Search Results : label/steve cooks

May 012008

Welcome to another exciting entry in Steve Cooks, where I work on recipes related to general health and fitness. Yesterday, I went back into the lab… err… kitchen for yet another attempt at a high energy, protein bar. To recap, I’m trying to make a bar that is relatively low on carbs, very low in fat and high in protein. I am not in any way advocating a low carb diet. This is less like the South Beach and more of… let’s call it the South King County Diet. Down here in South King County, we like carbs. Of course, most of those carbs are from onion rings, steak fries and beer, but what are you gonna do?

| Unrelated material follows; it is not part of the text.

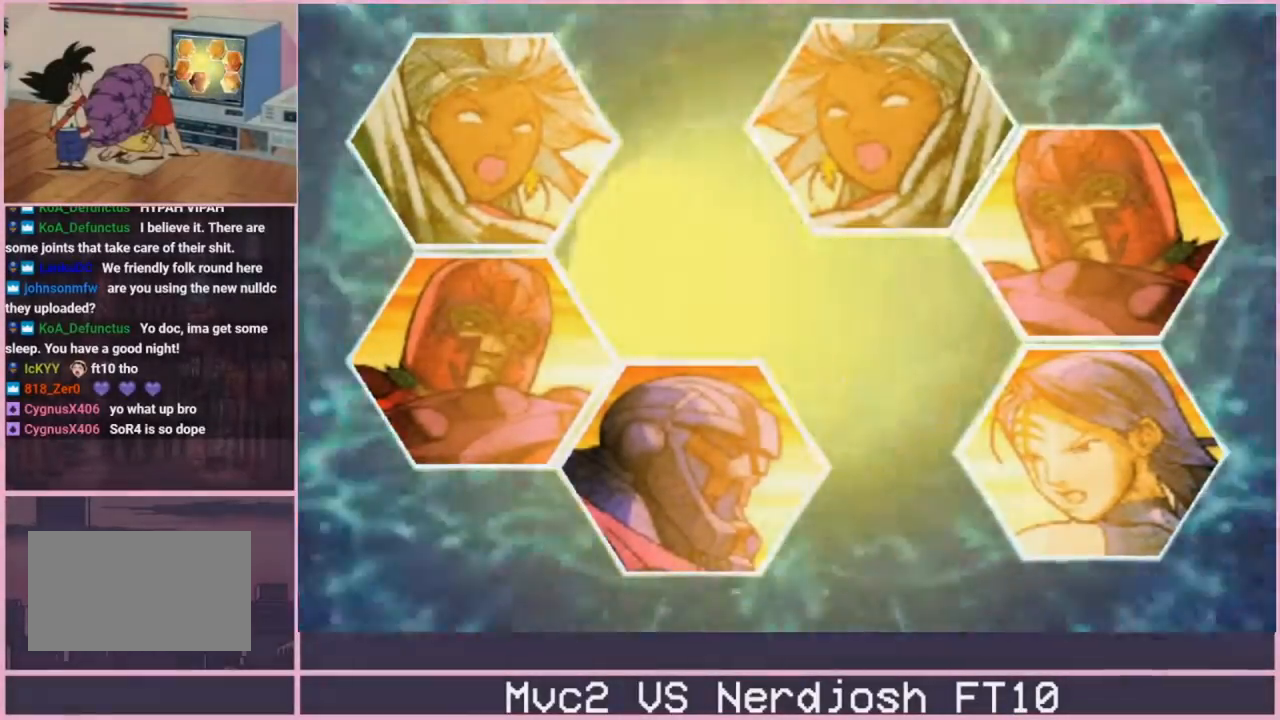
{"buttons": ["R1"], "left_stick": "center", "events": []}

I am trying to create something that is relatively cheap to make, holds well in the fridge (at least 2 weeks), tastes pretty good and has a decent, palatable texture. So, I’m avoiding ingredients like milk and eggs to increase the shelf life. I’m also trying as much as I can to avoid anything with a scientific sounding name. I’d like to be able to identify the ingredient as food without pulling out a chemistry book.

Before I get into the actual recipe, I thought it might be interesting to provide a little insight into the creative process. Basically, I’m a cook, not a baker. A baker, as I’ve learned over the years, is careful and meticulous. In order to bake something delicious more than once, you have to measure things precisely. Cooking, on the other hand, is more about pinches of this and smidgens of that.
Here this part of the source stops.